Date:
IPCC 58th session. Interlaken, Switzerland, Congress Kursaal Hall - 2023.03.13-20
At the 58th session of the Intergovernmental Panel on Climate Change (IPCC), the adoption of the "IPCC Sixth Assessment Report" was held.
This report was prepared by a team of IPCC scientists consisting of 93 authors from 37 developing countries and 56 from developed countries and received more than 6,841 comments from scientists and researchers from all countries of the world. This report is developed based on scientific, technical, and socio-economic research on climate change. Its widespread impacts, risks, and climate change mitigation and adaptation.
More than 650 people from 135 countries and 121 organizations participated in the approval of this report.
GOSS NGO is an official observer organization of the IPCC and participated in the approval of the "IPCC Sixth Assessment Report".
Issues mentioned in the report:
In 2018, IPCC highlighted the unprecedented scale of the challenge required to keep warming to 1.5°C. Five years later, that challenge has become even greater due to a continued increase in greenhouse gas emissions.
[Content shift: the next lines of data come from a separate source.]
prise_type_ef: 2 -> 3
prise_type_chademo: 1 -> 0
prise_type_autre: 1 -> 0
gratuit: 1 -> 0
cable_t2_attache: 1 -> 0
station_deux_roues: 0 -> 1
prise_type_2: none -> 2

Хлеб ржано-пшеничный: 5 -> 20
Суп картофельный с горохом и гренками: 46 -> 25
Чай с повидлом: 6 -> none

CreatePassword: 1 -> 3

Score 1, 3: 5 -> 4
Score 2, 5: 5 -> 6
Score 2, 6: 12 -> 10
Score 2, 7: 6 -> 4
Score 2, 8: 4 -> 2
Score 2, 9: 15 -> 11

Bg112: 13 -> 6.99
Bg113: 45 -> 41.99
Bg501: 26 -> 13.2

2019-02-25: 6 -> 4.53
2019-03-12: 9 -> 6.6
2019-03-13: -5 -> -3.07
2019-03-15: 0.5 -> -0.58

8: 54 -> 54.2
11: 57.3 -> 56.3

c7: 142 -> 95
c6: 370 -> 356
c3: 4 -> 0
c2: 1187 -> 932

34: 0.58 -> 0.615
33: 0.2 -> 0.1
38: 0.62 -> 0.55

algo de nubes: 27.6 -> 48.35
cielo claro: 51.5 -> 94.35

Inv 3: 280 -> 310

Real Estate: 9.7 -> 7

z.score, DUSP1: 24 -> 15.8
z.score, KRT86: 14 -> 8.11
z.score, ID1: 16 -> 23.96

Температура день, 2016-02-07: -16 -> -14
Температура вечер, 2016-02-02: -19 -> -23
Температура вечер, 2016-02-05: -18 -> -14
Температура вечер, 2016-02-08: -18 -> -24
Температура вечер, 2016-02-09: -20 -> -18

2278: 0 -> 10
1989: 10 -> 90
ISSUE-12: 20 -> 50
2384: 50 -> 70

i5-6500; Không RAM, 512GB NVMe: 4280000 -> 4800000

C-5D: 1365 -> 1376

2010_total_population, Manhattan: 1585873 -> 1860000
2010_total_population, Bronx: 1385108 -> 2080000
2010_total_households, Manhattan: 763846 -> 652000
The pace and scale of what has been done so far, and current plans, are insufficient to tackle climate change.
More than a century of burning fossil fuels as well as unequal and unsustainable energy and land use has led to global warming of 1.1°C above pre-industrial levels.
This has resulted in more frequent and more intense extreme weather events that have caused increasingly dangerous impacts on nature and people in every region of the world.
Every increment of warming results in rapidly escalating hazards. More intense heatwaves, heavier rainfall, and other weather extremes further increase risks for human health and ecosystems. In every region, people are dying from extreme heat. Climate-driven food and water insecurity is expected to increase with increased warming. When the risks combine with other adverse events, such as pandemics or conflicts, they become even more difficult to manage.
Keeping warming to 1.5°C above pre-industrial levels requires deep, rapid, and sustained greenhouse gas emissions reductions in all sectors. Emissions should be decreasing by now and will need to be cut by almost half by 2030 if warming is to be limited to 1.5°C.